Transcribe the data exactly. Leave nothing out.
════
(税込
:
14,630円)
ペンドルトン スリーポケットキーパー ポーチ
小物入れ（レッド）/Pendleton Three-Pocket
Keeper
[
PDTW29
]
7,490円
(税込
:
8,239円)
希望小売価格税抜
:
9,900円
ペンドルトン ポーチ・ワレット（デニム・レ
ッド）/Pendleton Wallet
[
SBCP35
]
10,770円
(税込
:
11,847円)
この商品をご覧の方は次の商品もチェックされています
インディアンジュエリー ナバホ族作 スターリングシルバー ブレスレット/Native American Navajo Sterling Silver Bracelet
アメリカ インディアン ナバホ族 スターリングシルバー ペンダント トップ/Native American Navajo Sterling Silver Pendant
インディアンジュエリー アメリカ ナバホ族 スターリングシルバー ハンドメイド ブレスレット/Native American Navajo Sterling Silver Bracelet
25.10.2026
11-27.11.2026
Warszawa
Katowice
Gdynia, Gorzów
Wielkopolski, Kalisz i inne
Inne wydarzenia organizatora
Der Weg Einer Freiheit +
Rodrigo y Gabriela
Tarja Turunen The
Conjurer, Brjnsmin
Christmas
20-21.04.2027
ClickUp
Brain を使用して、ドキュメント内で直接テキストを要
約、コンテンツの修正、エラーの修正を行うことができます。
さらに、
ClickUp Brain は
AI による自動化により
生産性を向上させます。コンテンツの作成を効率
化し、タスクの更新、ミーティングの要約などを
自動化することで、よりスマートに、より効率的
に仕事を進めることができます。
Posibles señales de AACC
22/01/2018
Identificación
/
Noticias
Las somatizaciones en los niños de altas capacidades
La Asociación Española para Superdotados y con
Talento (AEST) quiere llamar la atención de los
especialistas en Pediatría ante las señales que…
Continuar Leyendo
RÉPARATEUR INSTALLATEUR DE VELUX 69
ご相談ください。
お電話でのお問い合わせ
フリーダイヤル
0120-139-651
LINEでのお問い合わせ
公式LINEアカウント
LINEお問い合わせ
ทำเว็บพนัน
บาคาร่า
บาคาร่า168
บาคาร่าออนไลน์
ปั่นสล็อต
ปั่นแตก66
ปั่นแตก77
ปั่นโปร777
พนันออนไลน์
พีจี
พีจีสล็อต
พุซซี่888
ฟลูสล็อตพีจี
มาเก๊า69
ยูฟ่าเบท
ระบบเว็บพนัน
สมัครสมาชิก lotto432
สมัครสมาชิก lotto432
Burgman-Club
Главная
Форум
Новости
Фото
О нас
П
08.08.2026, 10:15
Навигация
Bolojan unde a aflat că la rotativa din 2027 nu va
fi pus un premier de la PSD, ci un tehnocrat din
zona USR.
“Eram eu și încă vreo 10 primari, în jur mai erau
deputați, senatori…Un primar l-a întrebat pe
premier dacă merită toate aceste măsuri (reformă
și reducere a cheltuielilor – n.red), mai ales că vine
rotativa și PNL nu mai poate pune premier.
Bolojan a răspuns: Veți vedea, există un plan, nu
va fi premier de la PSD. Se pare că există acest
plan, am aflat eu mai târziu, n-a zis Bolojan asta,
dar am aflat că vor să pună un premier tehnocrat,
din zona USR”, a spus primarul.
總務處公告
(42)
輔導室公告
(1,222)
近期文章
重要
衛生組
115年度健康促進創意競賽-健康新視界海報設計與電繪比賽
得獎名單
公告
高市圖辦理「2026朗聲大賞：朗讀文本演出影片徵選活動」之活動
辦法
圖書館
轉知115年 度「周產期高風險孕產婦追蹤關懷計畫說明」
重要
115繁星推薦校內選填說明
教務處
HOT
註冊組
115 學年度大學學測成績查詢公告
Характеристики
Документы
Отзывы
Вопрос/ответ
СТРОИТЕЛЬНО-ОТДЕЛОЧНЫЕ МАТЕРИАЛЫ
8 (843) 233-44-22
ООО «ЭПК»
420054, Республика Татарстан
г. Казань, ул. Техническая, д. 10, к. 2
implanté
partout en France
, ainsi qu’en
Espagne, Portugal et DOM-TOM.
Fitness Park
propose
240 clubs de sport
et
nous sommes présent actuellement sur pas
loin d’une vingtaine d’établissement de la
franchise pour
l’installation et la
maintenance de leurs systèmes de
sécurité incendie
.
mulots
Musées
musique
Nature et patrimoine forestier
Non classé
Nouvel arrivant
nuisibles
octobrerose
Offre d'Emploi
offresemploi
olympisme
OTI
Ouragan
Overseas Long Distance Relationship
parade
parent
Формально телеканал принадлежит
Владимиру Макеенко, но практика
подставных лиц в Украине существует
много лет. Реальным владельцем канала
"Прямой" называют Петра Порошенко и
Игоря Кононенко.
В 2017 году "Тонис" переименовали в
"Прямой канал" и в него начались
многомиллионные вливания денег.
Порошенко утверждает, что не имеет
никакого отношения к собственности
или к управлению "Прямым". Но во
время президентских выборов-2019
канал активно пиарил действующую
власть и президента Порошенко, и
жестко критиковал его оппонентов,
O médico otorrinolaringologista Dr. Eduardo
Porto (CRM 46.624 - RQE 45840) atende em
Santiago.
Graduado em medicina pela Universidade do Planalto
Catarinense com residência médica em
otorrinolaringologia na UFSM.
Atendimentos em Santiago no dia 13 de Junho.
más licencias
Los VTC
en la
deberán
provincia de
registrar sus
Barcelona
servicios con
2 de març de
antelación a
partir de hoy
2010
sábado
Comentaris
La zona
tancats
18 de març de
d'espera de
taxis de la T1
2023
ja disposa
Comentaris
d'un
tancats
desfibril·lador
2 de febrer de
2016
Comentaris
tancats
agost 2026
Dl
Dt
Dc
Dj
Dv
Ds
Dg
════
■ Exercise answer ■
(税込
:
14,630円)
ペンドルトン スリーポケットキーパー ポーチ
小物入れ（レッド）/Pendleton Three-Pocket
Keeper
[
PDTW29
]
7,490円
(税込
:
8,239円)
希望小売価格税抜
:
9,900円
ペンドルトン ポーチ・ワレット（デニム・レ
ッド）/Pendleton Wallet
[
SBCP35
]
10,770円
(税込
:
11,847円)
この商品をご覧の方は次の商品もチェックされています
インディアンジュエリー ナバホ族作 スターリングシルバー ブレスレット/Native American Navajo Sterling Silver Bracelet
アメリカ インディアン ナバホ族 スターリングシルバー ペンダント トップ/Native American Navajo Sterling Silver Pendant
インディアンジュエリー アメリカ ナバホ族 スターリングシルバー ハンドメイド ブレスレット/Native American Navajo Sterling Silver Bracelet
25.10.2026
11-27.11.2026
Warszawa
Katowice
Gdynia, Gorzów
Wielkopolski, Kalisz i inne
Inne wydarzenia organizatora
Der Weg Einer Freiheit +
Rodrigo y Gabriela
Tarja Turunen The
Conjurer, Brjnsmin
Christmas
20-21.04.2027
ClickUp
Brain を使用して、ドキュメント内で直接テキストを要
約、コンテンツの修正、エラーの修正を行うことができます。
さらに、
ClickUp Brain は
AI による自動化により
生産性を向上させます。コンテンツの作成を効率
化し、タスクの更新、ミーティングの要約などを
自動化することで、よりスマートに、より効率的
に仕事を進めることができます。
Posibles señales de AACC
22/01/2018
Identificación
/
Noticias
Las somatizaciones en los niños de altas capacidades
La Asociación Española para Superdotados y con
Talento (AEST) quiere llamar la atención de los
especialistas en Pediatría ante las señales que…
Continuar Leyendo
RÉPARATEUR INSTALLATEUR DE VELUX 69
ご相談ください。
お電話でのお問い合わせ
フリーダイヤル
0120-139-651
LINEでのお問い合わせ
公式LINEアカウント
LINEお問い合わせ
ทำเว็บพนัน
บาคาร่า
บาคาร่า168
บาคาร่าออนไลน์
ปั่นสล็อต
ปั่นแตก66
ปั่นแตก77
ปั่นโปร777
พนันออนไลน์
พีจี
พีจีสล็อต
พุซซี่888
ฟลูสล็อตพีจี
มาเก๊า69
ยูฟ่าเบท
ระบบเว็บพนัน
สมัครสมาชิก lotto432
สมัครสมาชิก lotto432
Burgman-Club
Главная
Форум
Новости
Фото
О нас
П
08.08.2026, 10:15
Навигация
Bolojan unde a aflat că la rotativa din 2027 nu va
fi pus un premier de la PSD, ci un tehnocrat din
zona USR.
“Eram eu și încă vreo 10 primari, în jur mai erau
deputați, senatori…Un primar l-a întrebat pe
premier dacă merită toate aceste măsuri (reformă
și reducere a cheltuielilor – n.red), mai ales că vine
rotativa și PNL nu mai poate pune premier.
Bolojan a răspuns: Veți vedea, există un plan, nu
va fi premier de la PSD. Se pare că există acest
plan, am aflat eu mai târziu, n-a zis Bolojan asta,
dar am aflat că vor să pună un premier tehnocrat,
din zona USR”, a spus primarul.
總務處公告
(42)
輔導室公告
(1,222)
近期文章
重要
衛生組
115年度健康促進創意競賽-健康新視界海報設計與電繪比賽
得獎名單
公告
高市圖辦理「2026朗聲大賞：朗讀文本演出影片徵選活動」之活動
辦法
圖書館
轉知115年 度「周產期高風險孕產婦追蹤關懷計畫說明」
重要
115繁星推薦校內選填說明
教務處
HOT
註冊組
115 學年度大學學測成績查詢公告
Характеристики
Документы
Отзывы
Вопрос/ответ
СТРОИТЕЛЬНО-ОТДЕЛОЧНЫЕ МАТЕРИАЛЫ
8 (843) 233-44-22
ООО «ЭПК»
420054, Республика Татарстан
г. Казань, ул. Техническая, д. 10, к. 2
implanté
partout en France
, ainsi qu’en
Espagne, Portugal et DOM-TOM.
Fitness Park
propose
240 clubs de sport
et
nous sommes présent actuellement sur pas
loin d’une vingtaine d’établissement de la
franchise pour
l’installation et la
maintenance de leurs systèmes de
sécurité incendie
.
mulots
Musées
musique
Nature et patrimoine forestier
Non classé
Nouvel arrivant
nuisibles
octobrerose
Offre d'Emploi
offresemploi
olympisme
OTI
Ouragan
Overseas Long Distance Relationship
parade
parent
Формально телеканал принадлежит
Владимиру Макеенко, но практика
подставных лиц в Украине существует
много лет. Реальным владельцем канала
"Прямой" называют Петра Порошенко и
Игоря Кононенко.
В 2017 году "Тонис" переименовали в
"Прямой канал" и в него начались
многомиллионные вливания денег.
Порошенко утверждает, что не имеет
никакого отношения к собственности
или к управлению "Прямым". Но во
время президентских выборов-2019
канал активно пиарил действующую
власть и президента Порошенко, и
жестко критиковал его оппонентов,
O médico otorrinolaringologista Dr. Eduardo
Porto (CRM 46.624 - RQE 45840) atende em
Santiago.
Graduado em medicina pela Universidade do Planalto
Catarinense com residência médica em
otorrinolaringologia na UFSM.
Atendimentos em Santiago no dia 13 de Junho.
más licencias
Los VTC
en la
deberán
provincia de
registrar sus
Barcelona
servicios con
2 de març de
antelación a
partir de hoy
2010
sábado
Comentaris
La zona
tancats
18 de març de
d'espera de
taxis de la T1
2023
ja disposa
Comentaris
d'un
tancats
desfibril·lador
2 de febrer de
2016
Comentaris
tancats
agost 2026
Dl
Dt
Dc
Dj
Dv
Ds
Dg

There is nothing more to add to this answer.